Recorded data:
┄┄┄┄┄┄┄┄┄┄

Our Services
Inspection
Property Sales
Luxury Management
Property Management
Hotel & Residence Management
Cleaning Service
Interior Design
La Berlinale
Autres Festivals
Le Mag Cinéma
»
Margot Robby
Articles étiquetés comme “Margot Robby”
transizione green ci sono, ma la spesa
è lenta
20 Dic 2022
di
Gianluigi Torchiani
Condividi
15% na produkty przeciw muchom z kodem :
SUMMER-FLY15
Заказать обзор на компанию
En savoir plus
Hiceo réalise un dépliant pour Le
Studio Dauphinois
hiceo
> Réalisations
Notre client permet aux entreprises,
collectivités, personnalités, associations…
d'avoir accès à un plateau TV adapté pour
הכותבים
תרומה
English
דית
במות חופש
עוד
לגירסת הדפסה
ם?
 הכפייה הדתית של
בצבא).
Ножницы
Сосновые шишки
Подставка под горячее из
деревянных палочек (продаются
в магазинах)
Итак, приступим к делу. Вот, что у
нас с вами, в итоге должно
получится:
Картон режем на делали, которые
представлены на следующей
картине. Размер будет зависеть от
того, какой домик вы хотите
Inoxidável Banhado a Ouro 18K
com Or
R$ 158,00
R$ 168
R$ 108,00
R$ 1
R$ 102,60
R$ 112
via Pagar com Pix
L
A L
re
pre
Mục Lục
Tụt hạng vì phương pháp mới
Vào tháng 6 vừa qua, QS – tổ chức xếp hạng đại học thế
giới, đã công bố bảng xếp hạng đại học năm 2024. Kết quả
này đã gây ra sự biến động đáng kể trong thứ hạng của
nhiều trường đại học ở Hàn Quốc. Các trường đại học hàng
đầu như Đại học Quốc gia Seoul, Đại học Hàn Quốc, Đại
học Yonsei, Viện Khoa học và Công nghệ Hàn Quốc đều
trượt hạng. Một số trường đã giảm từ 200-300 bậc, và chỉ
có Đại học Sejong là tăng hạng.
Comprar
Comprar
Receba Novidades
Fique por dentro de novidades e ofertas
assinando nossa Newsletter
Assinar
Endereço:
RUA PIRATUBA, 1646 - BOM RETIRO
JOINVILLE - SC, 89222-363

┄┄┄┄┄┄┄┄┄┄

Reproduce every line of the items above word for word, keeping the original line breaks and order.

Answer to this task:
Our Services
Inspection
Property Sales
Luxury Management
Property Management
Hotel & Residence Management
Cleaning Service
Interior Design
La Berlinale
Autres Festivals
Le Mag Cinéma
»
Margot Robby
Articles étiquetés comme “Margot Robby”
transizione green ci sono, ma la spesa
è lenta
20 Dic 2022
di
Gianluigi Torchiani
Condividi
15% na produkty przeciw muchom z kodem :
SUMMER-FLY15
Заказать обзор на компанию
En savoir plus
Hiceo réalise un dépliant pour Le
Studio Dauphinois
hiceo
> Réalisations
Notre client permet aux entreprises,
collectivités, personnalités, associations…
d'avoir accès à un plateau TV adapté pour
הכותבים
תרומה
English
דית
במות חופש
עוד
לגירסת הדפסה
ם?
 הכפייה הדתית של
בצבא).
Ножницы
Сосновые шишки
Подставка под горячее из
деревянных палочек (продаются
в магазинах)
Итак, приступим к делу. Вот, что у
нас с вами, в итоге должно
получится:
Картон режем на делали, которые
представлены на следующей
картине. Размер будет зависеть от
того, какой домик вы хотите
Inoxidável Banhado a Ouro 18K
com Or
R$ 158,00
R$ 168
R$ 108,00
R$ 1
R$ 102,60
R$ 112
via Pagar com Pix
L
A L
re
pre
Mục Lục
Tụt hạng vì phương pháp mới
Vào tháng 6 vừa qua, QS – tổ chức xếp hạng đại học thế
giới, đã công bố bảng xếp hạng đại học năm 2024. Kết quả
này đã gây ra sự biến động đáng kể trong thứ hạng của
nhiều trường đại học ở Hàn Quốc. Các trường đại học hàng
đầu như Đại học Quốc gia Seoul, Đại học Hàn Quốc, Đại
học Yonsei, Viện Khoa học và Công nghệ Hàn Quốc đều
trượt hạng. Một số trường đã giảm từ 200-300 bậc, và chỉ
có Đại học Sejong là tăng hạng.
Comprar
Comprar
Receba Novidades
Fique por dentro de novidades e ofertas
assinando nossa Newsletter
Assinar
Endereço:
RUA PIRATUBA, 1646 - BOM RETIRO
JOINVILLE - SC, 89222-363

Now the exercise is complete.